Introduce yourself briefly. What are you currently working on?

I am a physicist working in the field of the so-called soft matter, where both quantum and relativistic effects can be safely ignored. Think about all the materials that you encounter in the supermarket: liquids, foams, emulsions, grains etc…

Right-now we are working on experimental models of new materials, some sort of elastic materials, with little engines acting inside the material. These materials are inspired by living systems, like tissues, which on one hand are elastic, and on the other hand contain all an active machinery composed of living cells.   

Because of this activity embedded inside the material, the material exhibits very strange properties. It spontaneously oscillates or deforms. It also has very odd response to external stimuli. All these effects are commonly present in living systems, but not so well understood.
Our research goal is twofold. On one hand by designing model experimental systems, we can better understand new fundamental mechanisms. On the other hand, being inspired by living systems, we can imagine and design new materials, with new interesting properties.

You will participate in the conference as part of the science and society workshop, why does this topic matter to you?

As a researcher, I have been trained to observe the world, to ask myself questions about the way it works, and often to be amazed by its numerous mysteries and beauties. This relation to the world surrounding us is truly a permanent source of joy.

I have participated in many outreach events, and beyond the scientific content of my research, it is this relation to the unknown that I have tried to convey to my audiences. I want to share this ability, which I see as a great privilege.

Should a researcher and expert put himself in the place of the citizen to communicate science? What is your experience about this?

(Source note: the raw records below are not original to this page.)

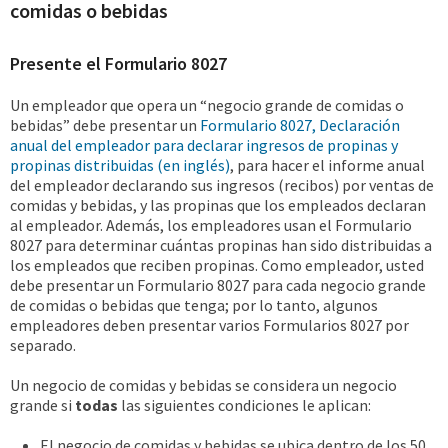
comidas o bebidas
Presente el Formulario 8027
Un empleador que opera un “negocio grande de comidas o
bebidas” debe presentar un
Formulario 8027, Declaración
anual del empleador para declarar ingresos de propinas y
propinas distribuidas (en inglés)
, para hacer el informe anual
del empleador declarando sus ingresos (recibos) por ventas de
comidas y bebidas, y las propinas que los empleados declaran
al empleador. Además, los empleadores usan el Formulario
8027 para determinar cuántas propinas han sido distribuidas a
los empleados que reciben propinas. Como empleador, usted
debe presentar un Formulario 8027 para cada negocio grande
de comidas o bebidas que tenga; por lo tanto, algunos
empleadores deben presentar varios Formularios 8027 por
separado.
Un negocio de comidas y bebidas se considera un negocio
grande si
todas
las siguientes condiciones le aplican:
El negocio de comidas y bebidas se ubica dentro de los 50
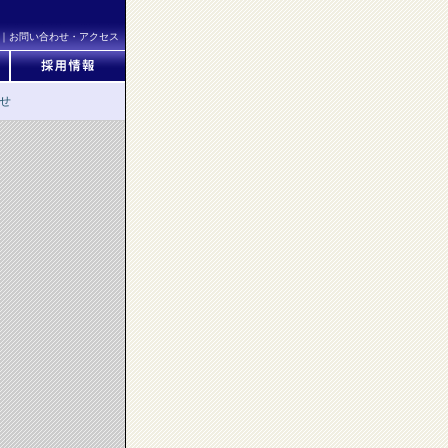
｜
お問い合わせ・アクセス
せ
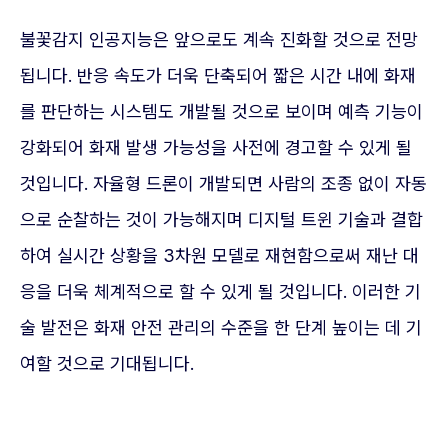
불꽃감지 인공지능은 앞으로도 계속 진화할 것으로 전망
됩니다. 반응 속도가 더욱 단축되어 짧은 시간 내에 화재
를 판단하는 시스템도 개발될 것으로 보이며 예측 기능이
강화되어 화재 발생 가능성을 사전에 경고할 수 있게 될
것입니다. 자율형 드론이 개발되면 사람의 조종 없이 자동
으로 순찰하는 것이 가능해지며 디지털 트윈 기술과 결합
하여 실시간 상황을 3차원 모델로 재현함으로써 재난 대
응을 더욱 체계적으로 할 수 있게 될 것입니다. 이러한 기
술 발전은 화재 안전 관리의 수준을 한 단계 높이는 데 기
여할 것으로 기대됩니다.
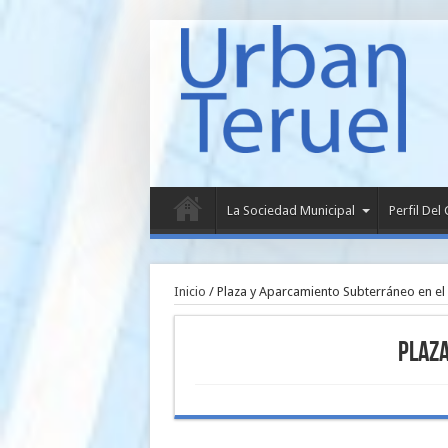
La Sociedad Municipal
Perfil Del
Inicio
/
Plaza y Aparcamiento Subterráneo en el 
Plaza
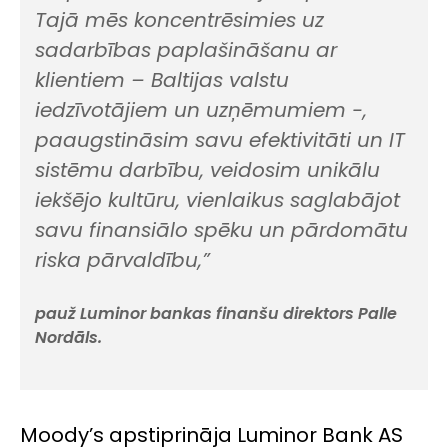
Tajā mēs koncentrēsimies uz
sadarbības paplašināšanu ar
klientiem – Baltijas valstu
iedzīvotājiem un uzņēmumiem -,
paaugstināsim savu efektivitāti un IT
sistēmu darbību, veidosim unikālu
iekšējo kultūru, vienlaikus saglabājot
savu finansiālo spēku un pārdomātu
riska pārvaldību,”
pauž Luminor bankas finanšu direktors Palle
Nordāls.
Moody’s apstiprināja Luminor Bank AS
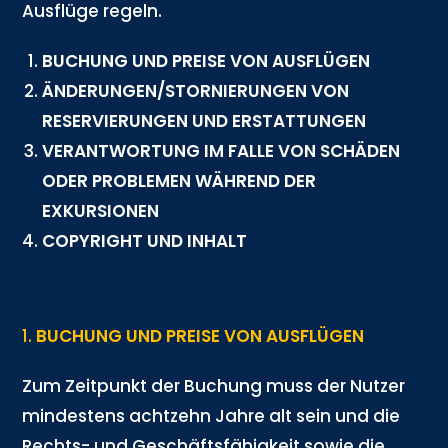
Ausflüge regeln.
BUCHUNG UND PREISE VON AUSFLÜGEN
ÄNDERUNGEN/STORNIERUNGEN VON
RESERVIERUNGEN UND ERSTATTUNGEN
VERANTWORTUNG IM FALLE VON SCHÄDEN
ODER PROBLEMEN WÄHREND DER
EXKURSIONEN
COPYRIGHT UND INHALT
1.
BUCHUNG UND PREISE VON AUSFLÜGEN
Zum Zeitpunkt der Buchung muss der Nutzer
mindestens achtzehn Jahre alt sein und die
Rechts- und Geschäftsfähigkeit sowie die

The communication of science itself, should be the result of a joint work between a mediator and the researcher.

As I tried to say in answering the previous question, it is not so much about communicating science, then communicating your feelings for the unknown, the pleasure of the discovery, also how hard it can be sometime. This can only be done by those who experience it.

The communication of science itself, should be the result of a joint work between a mediator and the researcher. The researcher alone may not find the right words or images to illustrate his scientific knowledge. Similarly, the mediator alone may not capture the essence of the scientific result, just by reading the scientific papers. This exchange between the mediator and the researcher, before communicating science is definitely necessary, often very rich, but it takes time, a lot of time …

In your opinion, can science be totally transparent to the public?

Yes definitely. Science itself has nothing to hide. Promising scientific application or making any prediction about the future use of this or that is another story, and certainly is not science anymore.